Accessoires indispensables pour le voyage
La NX d’origine est assez dépouillée. Pour les trajets plus longs, ajoutez un porte-bagages arrière – c’est presque vital. Une bulle haute réduit la fatigue, et des protège-mains évitent les doigts gelés en hiver. Rien de très cher, mais ces modifs changent tout. Et si vous aimez la boue, un garde-boue avant rallongé, c’est un plus non négligeable.

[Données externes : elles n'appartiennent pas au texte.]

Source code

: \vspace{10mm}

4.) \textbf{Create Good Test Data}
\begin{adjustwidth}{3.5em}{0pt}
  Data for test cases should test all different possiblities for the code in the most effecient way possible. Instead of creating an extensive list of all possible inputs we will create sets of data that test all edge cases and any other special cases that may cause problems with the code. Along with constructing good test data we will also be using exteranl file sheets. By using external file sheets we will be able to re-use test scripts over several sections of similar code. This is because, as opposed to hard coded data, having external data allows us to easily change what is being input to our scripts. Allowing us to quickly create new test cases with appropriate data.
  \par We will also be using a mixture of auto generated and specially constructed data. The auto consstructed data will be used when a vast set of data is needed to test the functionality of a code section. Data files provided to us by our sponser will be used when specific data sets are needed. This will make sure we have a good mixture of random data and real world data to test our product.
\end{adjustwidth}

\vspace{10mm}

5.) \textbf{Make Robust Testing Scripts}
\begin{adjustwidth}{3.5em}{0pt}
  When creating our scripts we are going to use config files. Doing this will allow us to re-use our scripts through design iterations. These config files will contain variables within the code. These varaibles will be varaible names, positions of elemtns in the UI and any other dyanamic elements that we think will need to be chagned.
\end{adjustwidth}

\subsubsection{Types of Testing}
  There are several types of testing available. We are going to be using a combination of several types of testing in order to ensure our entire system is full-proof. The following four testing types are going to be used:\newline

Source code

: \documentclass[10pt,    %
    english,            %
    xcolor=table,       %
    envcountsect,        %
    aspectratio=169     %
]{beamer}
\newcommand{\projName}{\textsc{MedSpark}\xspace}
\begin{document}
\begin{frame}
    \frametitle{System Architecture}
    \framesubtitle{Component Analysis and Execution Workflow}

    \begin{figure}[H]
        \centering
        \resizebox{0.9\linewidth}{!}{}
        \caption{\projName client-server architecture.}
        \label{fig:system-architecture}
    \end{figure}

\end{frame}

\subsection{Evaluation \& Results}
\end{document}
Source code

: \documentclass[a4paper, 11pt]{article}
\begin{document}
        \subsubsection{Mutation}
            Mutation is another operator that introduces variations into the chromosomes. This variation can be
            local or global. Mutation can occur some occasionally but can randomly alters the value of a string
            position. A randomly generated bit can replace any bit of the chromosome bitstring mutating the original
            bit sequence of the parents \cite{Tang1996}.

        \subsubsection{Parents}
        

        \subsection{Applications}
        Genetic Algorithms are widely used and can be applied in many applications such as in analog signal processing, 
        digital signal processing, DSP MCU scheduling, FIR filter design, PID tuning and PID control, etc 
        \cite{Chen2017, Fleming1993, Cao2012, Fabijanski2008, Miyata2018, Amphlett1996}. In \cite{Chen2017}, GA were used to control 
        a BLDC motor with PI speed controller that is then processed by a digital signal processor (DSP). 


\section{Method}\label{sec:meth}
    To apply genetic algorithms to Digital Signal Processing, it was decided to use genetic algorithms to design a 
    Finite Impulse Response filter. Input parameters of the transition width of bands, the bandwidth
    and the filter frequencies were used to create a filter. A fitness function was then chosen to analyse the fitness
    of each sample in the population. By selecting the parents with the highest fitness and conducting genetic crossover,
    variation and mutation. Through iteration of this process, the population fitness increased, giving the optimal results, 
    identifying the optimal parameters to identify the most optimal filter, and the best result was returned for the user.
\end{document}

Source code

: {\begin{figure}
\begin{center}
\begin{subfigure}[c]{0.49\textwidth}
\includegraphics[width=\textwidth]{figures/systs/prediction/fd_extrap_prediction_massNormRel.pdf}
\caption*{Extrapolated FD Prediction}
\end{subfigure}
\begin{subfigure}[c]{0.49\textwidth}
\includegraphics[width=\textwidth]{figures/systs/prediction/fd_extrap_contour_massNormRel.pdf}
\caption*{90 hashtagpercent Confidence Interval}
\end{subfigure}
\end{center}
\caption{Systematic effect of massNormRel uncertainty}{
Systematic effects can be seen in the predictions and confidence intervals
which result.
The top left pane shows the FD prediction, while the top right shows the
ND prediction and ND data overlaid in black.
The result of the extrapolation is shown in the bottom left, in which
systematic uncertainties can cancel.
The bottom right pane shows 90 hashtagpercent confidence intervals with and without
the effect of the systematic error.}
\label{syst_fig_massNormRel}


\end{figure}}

La NX 250 : la petite sœur méconnue
Une alternative légère pour les débutants
Moins connue que sa grande sœur, la NX 250 est une moto souvent sous-estimée. Légère – autour de 145 kg -, elle est idéale pour les nouveaux conducteurs ou les trajets en zone dense. Son moteur, plus nerveux que puissant, permet des accélérations franches sans demander de relance brutale. Pour les débutants, c’est une entrée en matière parfaite.
Un moteur liquide surprenant
Contrairement à la 650, la 250 utilise un refroidissement liquide. Plus silencieux et plus stable en température, ce système limite les à-coups thermiques. Mais attention : il ajoute de la complexité. Radiateur, durites, pompe à eau – autant de points de vigilance que n’a pas le modèle à air. La simplicité, ici, est relative.
Disponibilité des pièces de rechange
Le souci, c’est que les pièces spécifiques à la 250 sont devenues rares. Moins produite, moins répandue, elle manque d’un réseau de rechange solide. En cas de casse, il faut parfois chercher longtemps. La 650, elle, bénéficie d’un marché bien fourni – presque tous les composants sont encore disponibles, neufs ou d’occasion.
Les questions les plus fréquentes
J’ai entendu dire que la Dominator consommait beaucoup d’huile, est-ce normal ?
Oui, dans une certaine mesure. Les gros monocylindres refroidis par air ont tendance à consommer un peu d’huile, surtout après plusieurs années d’utilisation. Un appoint toutes les 1 000 à 2 000 km est courant, mais une perte excessive doit alerter sur un problème de segmentation ou de joint de culasse.
Quelle est la différence de ressenti entre le modèle 1988 et celui de 1996 sur la route ?
Le modèle 1996, avec son démarreur électrique et son réservoir agrandi, est plus confortable au quotidien. La suspension a été légèrement revue, offrant un meilleur amorti sur les petites bosses. Le freinage, lui, reste sobre mais fiable – rien de comparable avec l’assistance électronique moderne, mais suffisant pour rouler en sécurité.
Est-il préférable de garder l’échappement d’origine ou de passer sur un adaptable ?
L’échappement d’origine est conçu pour une température et une pression optimisées. Les systèmes adaptables peuvent alléger la moto, mais souvent au détriment de la durée de vie du moteur. En général, mieux vaut rester en configuration d’usine, sauf si vous roulez très peu et que le look prime sur la longévité.